Nuestra escala tiene una dimensión, por debajo está acotada por la barbarie, que vive en las regiones termodinámicamente más frías y que es de donde venimos, de la más descarnada y violenta lucha por la vida. Por arriba, limita con el calor, con otra barbarie diferente, y tal vez todavía peor, de hervor y de disolución. El terreno de maniobra posible es el intermedio y, deseablemente en su parte media superior. Mantenerse allí y lograr no subir hacia la disolución, ni bajar nuevamente a las sutilezas del uso de la clava, es la tarea que tiene por delante la especie. Ni más ni menos.

Pero este insoslayable quehacer se lo tenemos encomendado a cigarras, por ley autoemanada de ellas mismas y debidamente sancionada por todos, es decir, nada menos que al ignorante, al codicioso, al bárbaro, al incompetente, al desorganizado, al genocida, al ladrón, al psicópata, al rapaz, al tarotista, al indiferente y al loco, sin olvidar a algún despavorido conocedor y bienintencionado, siempre triturado en medio de esta manada pero, eso sí, adecuadamente dotados todos ellos de un mal desbastado garrote para efectuar una operación de microcirugía, y de un cortauñas desafilado para construir transatlánticos.

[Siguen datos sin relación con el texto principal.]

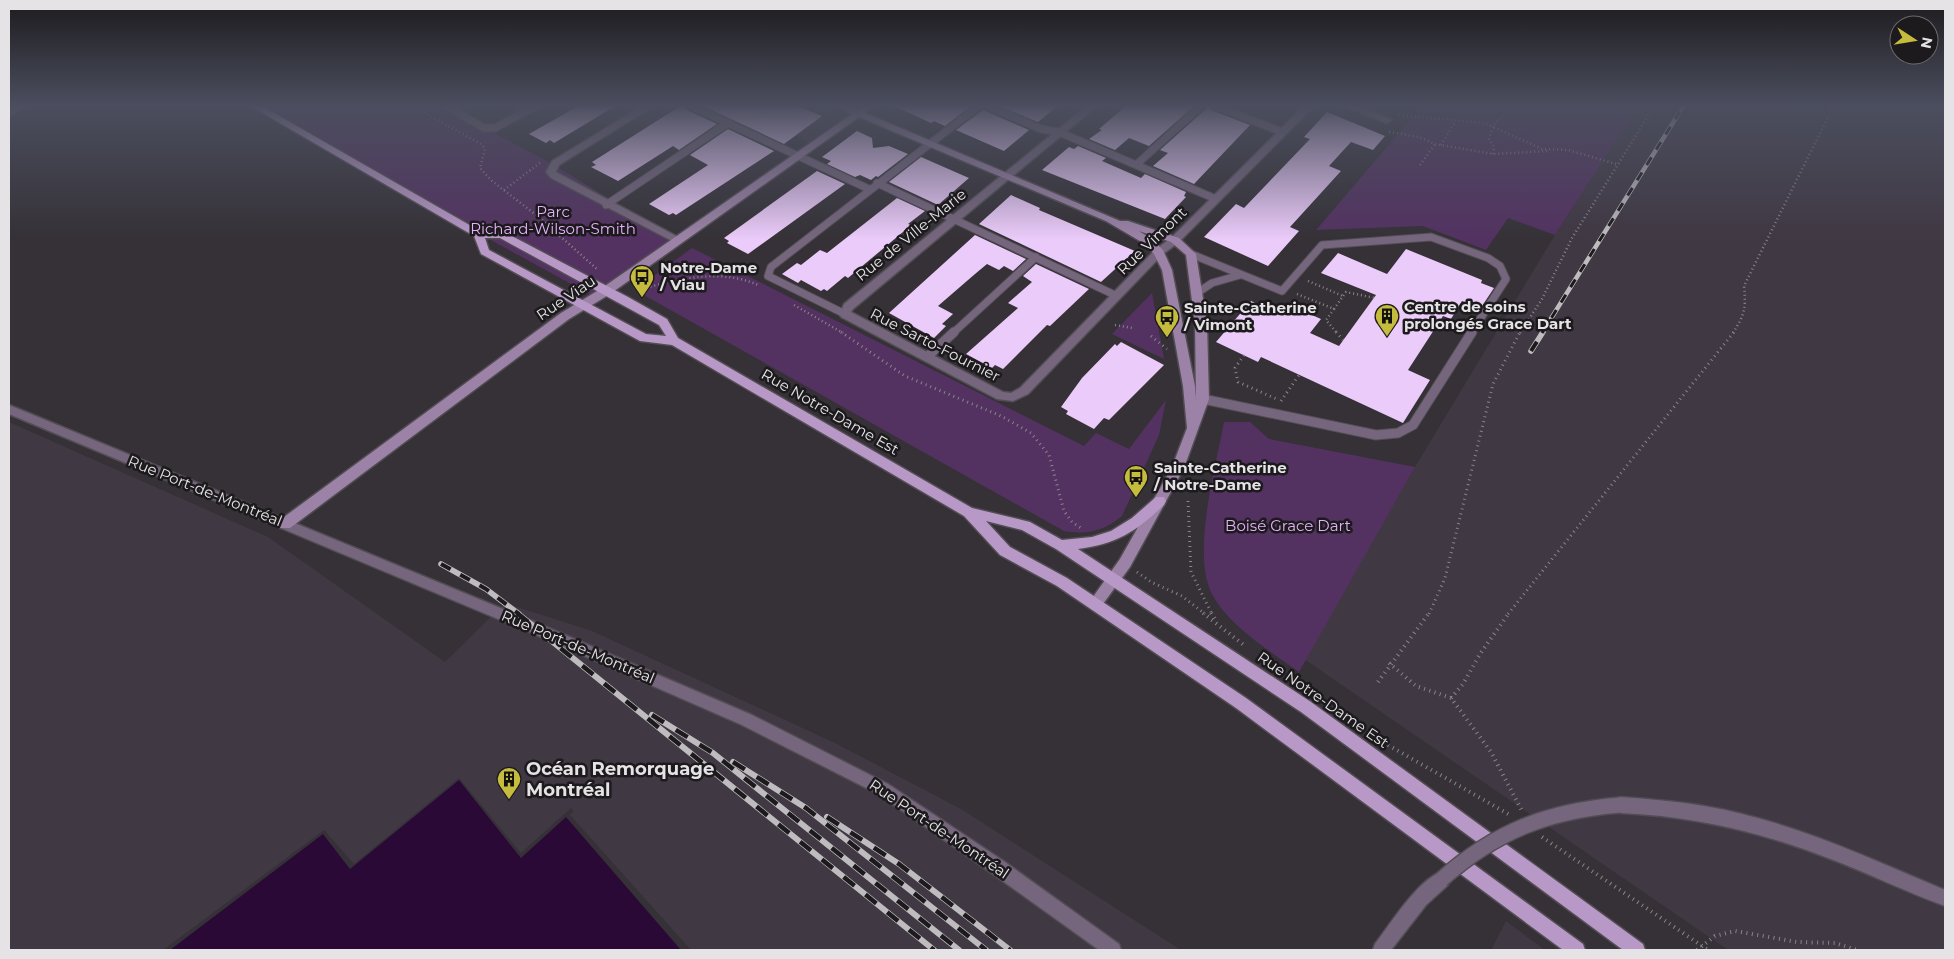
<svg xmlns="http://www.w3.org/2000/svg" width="1954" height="959" font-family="Montserrat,sans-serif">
<rect width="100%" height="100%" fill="#353137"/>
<g fill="#403843">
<path d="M729 105H870L813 144Z"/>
<path d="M1639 105H1945V950H1728L1304 659 1415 467 1555 235Z"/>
<path d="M9 422 268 537 445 662 505 603 592 631 835 743 961 809 1181 950H691L570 815 574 811 571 808 521 853 459 778 354 864 324 830 163 950H9Z"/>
<path d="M1506 921 1545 950H1491Z"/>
</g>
<g fill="#533261">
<path d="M254 105H445L484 128 551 163 676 240 595 297 456 221Z"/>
<path d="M1423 105H1639L1555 235 1508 218 1486 250 1423 226 1316 230Z"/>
<path d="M692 248 1084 446 1096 433 1129 449 1166 400 1159 435 1122 516C1104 531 1087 535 1064 531L642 294 655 275Z"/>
<path d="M1152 293 1164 359 1112 334Z"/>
<path d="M1224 422H1250L1269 439 1415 467 1299 672C1271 652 1228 625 1212 594 1191 554 1216 466 1224 422Z"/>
</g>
<path fill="#2b0937" d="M459 780 521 858 566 817 681 950H170L323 834 350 869Z"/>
<g fill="#ebcbf9">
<path d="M580 105H617L554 143 550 140 546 143 529 134Z"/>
<path d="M682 105 687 110 717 124 679 150 673 146 618 181 591 167 596 165 592 162Z"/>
<path d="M701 105H795L822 116 784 144Z"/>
<path d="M892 105H972L945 126 934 121 931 123Z"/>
<path d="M997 105H1059L1038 122Z"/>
<path d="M1127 105H1195L1149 146 1129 138 1115 150 1089 139 1102 130 1099 129Z"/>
<path d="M1207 105 1211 110 1250 125 1194 184 1153 166 1168 153 1160 150 1206 109Z"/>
<path d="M983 110 1029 130 1004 151 956 130Z"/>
<path d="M1327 112 1385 136 1373 150 1351 142 1329 166 1341 171 1290 227 1299 231 1268 266 1204 237 1236 204 1244 208 1310 139 1304 137Z"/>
<path d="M728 129 774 151 676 215 673 213 669 215 649 204 708 165 690 155Z"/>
<path d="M857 131 872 138 873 148 889 146 908 154 878 177 876 176 871 180 860 175 855 177 827 164 831 161 822 157Z"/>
<path d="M1078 146 1106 158 1102 161 1141 178 1145 174 1186 192 1184 196 1186 197 1165 219 1042 170 1069 147 1074 149Z"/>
<path d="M921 157 969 178 938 205 889 182Z"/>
<path d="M817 171 845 184 748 254 727 243 729 241 724 238Z"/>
<path d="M1011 195 1040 208 1039 210 1135 251 1101 282 979 224Z"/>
<path d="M897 198 925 211 908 224 911 225 903 232 848 278 845 276 827 291 824 289 821 291 801 280 798 283 782 274 797 263 801 265 820 250 827 253Z"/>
<path d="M975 235 1026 259 1013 271 1004 266 999 270 987 264 975 274 938 306 953 314 942 324 946 326 934 338 889 313Z"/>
<path d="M1406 249 1482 280 1481 283 1494 288 1482 306 1469 300 1467 303 1462 301 1451 319 1443 316 1408 370 1430 380 1403 423 1261 357 1258 362 1216 342 1251 301 1279 313 1287 304 1321 319 1310 333 1339 346 1376 295 1321 273 1338 253 1387 274Z"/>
<path d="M1036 264 1089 289 1050 326 1047 325 1003 369 995 365 992 368 966 354 1018 308 1008 303 1032 282 1023 276Z"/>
<path d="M1121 342 1164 365 1109 420 1104 418 1094 429 1066 414 1068 411 1061 407 1082 378 1115 344 1117 346Z"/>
</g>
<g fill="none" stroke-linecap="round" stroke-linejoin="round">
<g stroke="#514d53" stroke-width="9">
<g id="lane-far1">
<path d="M445 105 484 128H495L537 105"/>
<path d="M689 105 869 189"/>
<path d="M985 105 1041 129 1059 132 1216 199"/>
<path d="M1213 105 1282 132"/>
<path d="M1137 164 1202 105"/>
<path d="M877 183 1117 296"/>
<path d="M606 205 728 123"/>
<path d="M1191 254 1282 291 1322 245 1431 237 1488 258 1500 266 1506 279 1471 333"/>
<path d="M1197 293 1212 283 1240 275"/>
<path d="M845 314 768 276 771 267 980 105"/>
<path d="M953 333 1036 257"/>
</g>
</g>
<g stroke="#514d53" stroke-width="11">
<g id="lane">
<path d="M927 357 954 332"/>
<path d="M1198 398 1376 435 1398 433 1413 425 1472 332"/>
</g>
</g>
<g stroke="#514d53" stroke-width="3">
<g id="street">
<path d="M21 105H32L9 116V110Z"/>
<path d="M644 105H655L559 165 556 172 680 238 681 240 676 243 551 178 546 172 552 161Z"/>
<path d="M1088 105H1098L853 309 851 312 1003 392 1011 393 1020 388 1155 250 1171 238 1305 105H1315L1179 242 1163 254 1028 394 1013 401 997 399 841 317 840 314 844 304Z"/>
<path d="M1341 105H1353L1392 120 1387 123 1384 122Z"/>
<path d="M9 405 544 626 752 715 888 784 1005 862 1119 944 1121 950H1099L993 874 878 794 742 725 534 634 9 414Z"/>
<path d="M1620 797C1648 799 1676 801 1704 806 1788 820 1867 857 1945 890V906C1906 892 1868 873 1828 858 1761 832 1693 816 1620 813L1615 810 1612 805 1615 800Z"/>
<path d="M1442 871 1448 873 1450 879 1448 885 1426 905 1391 950H1373L1375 944C1392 922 1416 882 1442 871Z"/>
</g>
</g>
<g stroke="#514d53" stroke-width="3">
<path id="secondary" d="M834 105H846L858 110 865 105H874L865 113 1120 221H1128L1179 238 1196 254 1207 324 1209 399 1184 468 1130 567 1100 608 1095 610 1090 608 1088 604 1120 559 1172 467 1187 428 1183 386 1162 270 1154 254 1145 244 1106 221 859 117 610 294 569 319 290 528H280L279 524 280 520 561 313 602 288 852 114ZM1139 231 1171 242 1186 255 1195 324 1196 402 1195 386 1172 270 1163 250 1153 240Z"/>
</g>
<g stroke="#514d53" stroke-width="3">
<path id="primary" d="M249 105H260L480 231 506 233 628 297 667 319 678 338 972 508 1030 522 1062 540 1092 537 1111 531 1132 518 1156 497H1164L1166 501 1164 505C1137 531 1117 544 1078 549L1311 702 1643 944 1645 950H1623L1301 712 1056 549 1022 530 986 521 1010 547 1067 578 1246 698 1583 944 1585 950H1563L1236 708 1057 586 1000 555 964 516 672 345 640 341 481 254 474 236ZM485 238H500L659 325 666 336 646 334 489 250Z"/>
</g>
<g stroke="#89858a" stroke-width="2.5" stroke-dasharray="1 3" stroke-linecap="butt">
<path d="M410 105 481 144 485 149 480 168 492 181 540 218 598 270"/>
<path d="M1583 105 1647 115"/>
<path d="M1399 115 1484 123 1542 149 1568 150 1616 164"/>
<path d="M1389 132 1419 137 1435 144 1493 154 1550 151"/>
<path d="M1441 145 1455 122"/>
<path d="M1493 154 1494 147 1489 139C1495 115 1503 121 1512 105"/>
<path d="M1420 165 1435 144"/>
<path d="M504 190 541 162"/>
<path d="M1308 281 1343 296"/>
<path d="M635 287 641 289C681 279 719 268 758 285"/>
<path d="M1297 294 1334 309 1346 292 1375 298"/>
<path d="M794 305 843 333"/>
<path d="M1334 309 1326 320 1337 333"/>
<path d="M1115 325 1132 328"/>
<path d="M1520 333 1542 299 1572 238 1655 105"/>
<path d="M1733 333C1745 314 1746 308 1744 286L1834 105"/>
</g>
<g stroke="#89858a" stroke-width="3" stroke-dasharray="1 4" stroke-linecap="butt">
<path d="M841 332 905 376 1001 416 1031 433 1049 455 1064 511 1072 522 1081 528"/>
<path d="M1336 332 1343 340"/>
<path d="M1151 336 1167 349"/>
<path d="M1244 355 1235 368 1238 382 1279 400"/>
<path d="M1281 401 1299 375"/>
<path d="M1188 501 1191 572 1212 614"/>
<path d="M1137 572 1151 582 1182 596 1205 614"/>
<path d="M1429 614 1445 578 1493 384 1520 332"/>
<path d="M1508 614 1734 332"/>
</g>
<g stroke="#89858a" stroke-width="4" stroke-dasharray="1 4.5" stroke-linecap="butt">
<path d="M1203 613 1245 646"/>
<path d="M1211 613 1215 619"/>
<path d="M1389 663 1416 686 1451 698 1491 752 1522 811"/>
<path d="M1378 682 1429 613"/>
<path d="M1451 698 1463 684 1480 654 1509 613"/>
<path d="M1388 745 1510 815"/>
<path d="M1542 837 1708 950"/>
<path d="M1697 950 1715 936 1735 931 1797 942 1835 943 1857 950"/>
</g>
<use href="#lane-far1" stroke="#76667d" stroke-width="7"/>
<use href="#lane" stroke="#76667d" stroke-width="9"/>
<use href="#street" fill="#76667d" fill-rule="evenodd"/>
<use href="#secondary" fill="#9b82a6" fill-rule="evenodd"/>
<use href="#primary" fill="#b898c6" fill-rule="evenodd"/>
<g stroke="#bfbcc0" stroke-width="4.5">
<path id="rail-far2" d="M1542 333 1684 105"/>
</g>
<g stroke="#bfbcc0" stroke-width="5.5">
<g id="rail-far1">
<path d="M1531 351 1543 332"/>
<path d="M441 564 486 589 519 614"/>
</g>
</g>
<g stroke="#bfbcc0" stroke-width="6">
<g id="rail">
<path d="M517 613 934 950"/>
<path d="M652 715 713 753 959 950"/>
<path d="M733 762 806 808 986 950"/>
<path d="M827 817 899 864 1010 950"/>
</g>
</g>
<use href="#rail-far2" stroke="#1c1a1c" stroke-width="3" stroke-dasharray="9" stroke-linecap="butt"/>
<use href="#rail-far1" stroke="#1c1a1c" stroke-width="4" stroke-dasharray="11" stroke-linecap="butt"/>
<use href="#rail" stroke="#1c1a1c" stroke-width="4.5" stroke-dasharray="14" stroke-linecap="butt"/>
<g stroke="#514d53" stroke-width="18" stroke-linecap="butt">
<path id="street-bridge" d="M1442 879C1496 831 1548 811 1620 805"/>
</g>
<use href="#street-bridge" stroke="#76667d" stroke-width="15"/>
</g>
<linearGradient id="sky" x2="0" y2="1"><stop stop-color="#1d1b1e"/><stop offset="0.44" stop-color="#4b4e5e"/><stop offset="1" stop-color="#4b4e5e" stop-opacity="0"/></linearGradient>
<rect width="1954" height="239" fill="url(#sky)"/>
<defs>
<g id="bus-pin" transform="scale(1.25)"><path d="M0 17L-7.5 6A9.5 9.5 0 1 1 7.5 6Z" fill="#c5bc3d" stroke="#1c1a1c"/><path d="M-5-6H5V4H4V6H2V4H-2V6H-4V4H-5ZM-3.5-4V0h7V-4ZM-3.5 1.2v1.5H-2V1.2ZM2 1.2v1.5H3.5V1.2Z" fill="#111"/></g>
<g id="building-pin" transform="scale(1.25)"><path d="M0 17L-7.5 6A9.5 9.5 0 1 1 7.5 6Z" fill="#c5bc3d" stroke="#1c1a1c"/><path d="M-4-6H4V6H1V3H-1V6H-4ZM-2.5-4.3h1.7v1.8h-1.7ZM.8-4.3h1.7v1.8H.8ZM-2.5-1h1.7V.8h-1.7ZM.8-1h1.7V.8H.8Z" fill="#111"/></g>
</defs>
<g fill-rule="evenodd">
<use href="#bus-pin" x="642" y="277"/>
<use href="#building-pin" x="1387" y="316"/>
<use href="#bus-pin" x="1167" y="317"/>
<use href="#bus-pin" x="1136" y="477"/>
<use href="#building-pin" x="509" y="779"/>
</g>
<g text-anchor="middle" stroke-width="5" stroke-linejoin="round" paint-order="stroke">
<g font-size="15" fill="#e5b0fc" stroke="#1c1a1c">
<text x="553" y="217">Parc<tspan x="553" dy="17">Richard-Wilson-Smith</tspan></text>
<text x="1288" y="531">Boisé Grace Dart</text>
</g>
<g font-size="15" fill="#e6e3e7" stroke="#1c1a1c">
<text transform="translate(911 235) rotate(-39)" y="5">Rue de Ville-Marie</text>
<text transform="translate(1152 241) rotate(-44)" y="5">Rue Vimont</text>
<text transform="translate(566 298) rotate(-34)" y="5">Rue Viau</text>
<text transform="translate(935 345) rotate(27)" y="5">Rue Sarto-Fournier</text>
<text transform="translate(830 412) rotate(30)" y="5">Rue Notre-Dame Est</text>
<text transform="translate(205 491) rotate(22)" y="5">Rue Port-de-Montréal</text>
<text transform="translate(578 647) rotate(23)" y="5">Rue Port-de-Montréal</text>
<text transform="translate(1323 700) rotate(35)" y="5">Rue Notre-Dame Est</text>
<text transform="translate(939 829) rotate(34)" y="5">Rue Port-de-Montréal</text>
</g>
<g font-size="15" font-weight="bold" fill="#e6e3e7" stroke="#1c1a1c" text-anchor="start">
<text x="660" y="273">Notre-Dame<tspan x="660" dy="17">/ Viau</tspan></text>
<text x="1404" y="312">Centre de soins<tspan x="1404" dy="17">prolongés Grace Dart</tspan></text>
<text x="1184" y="313">Sainte-Catherine<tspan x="1184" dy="17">/ Vimont</tspan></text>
<text x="1154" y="473">Sainte-Catherine<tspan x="1154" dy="17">/ Notre-Dame</tspan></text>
</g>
<g font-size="18" font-weight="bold" fill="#e6e3e7" stroke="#1c1a1c" text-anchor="start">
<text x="526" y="775">Océan Remorquage<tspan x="526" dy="21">Montréal</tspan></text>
</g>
</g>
<rect width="1954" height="959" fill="none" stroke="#e6e3e7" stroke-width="20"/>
<g transform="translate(1914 40) rotate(102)"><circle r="24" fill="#1c1a1c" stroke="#6d6a6d"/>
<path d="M0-4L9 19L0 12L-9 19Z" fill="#c5bc3d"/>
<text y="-8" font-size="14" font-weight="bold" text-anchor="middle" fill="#e6e3e7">N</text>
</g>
</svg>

Sólo quedaría salir corriendo, pero... ¿a dónde?

Miserere nobis.

1 comentario:

  1. Lo malo de leer a los hombres sabios, esos seres extraños, no es que el material que vagaba fragmentado por la mente se recomponga en un santiamén como por mandato divino, ese fruto tan familiar, sino que, además, como efecto secundario, todos nuestros males, los temores, las sospechas y los cálculos respecto a lo que hay o deja de haber, las razones para ser pesimistas o para dejar de serlo, y tanto más, son zarandeados con el seco, valiente y dantesco diagnóstico de la enfermedad, cuyo nombre está al alcance de cualquier padecedor del mal: ¡Oh, vosotros que entráis, abandonad toda esperanza! Dicho esto al dictado de un estado de ánimo, añado que, si el conde de Buffon no erró en aquello de que `el estilo es el hombre mismo, el estilo no puede robarse ni transportarse`, usted es varios hombres en uno, y conste que el fenómeno es aun más llamativo últimamente. No sé si lo admiro o lo compadezco, en tanto que tratar con solo uno ya complica la vida tanto. Pero sí, sé de algún otro fenómeno semejante; sin ir más lejos, mi amado y nunca del todo aprehendido Pessoa.

    Si todo crecimiento se detiene, plegue a Dios que el suyo ande muy lejos de la parada, Alberto. Amén.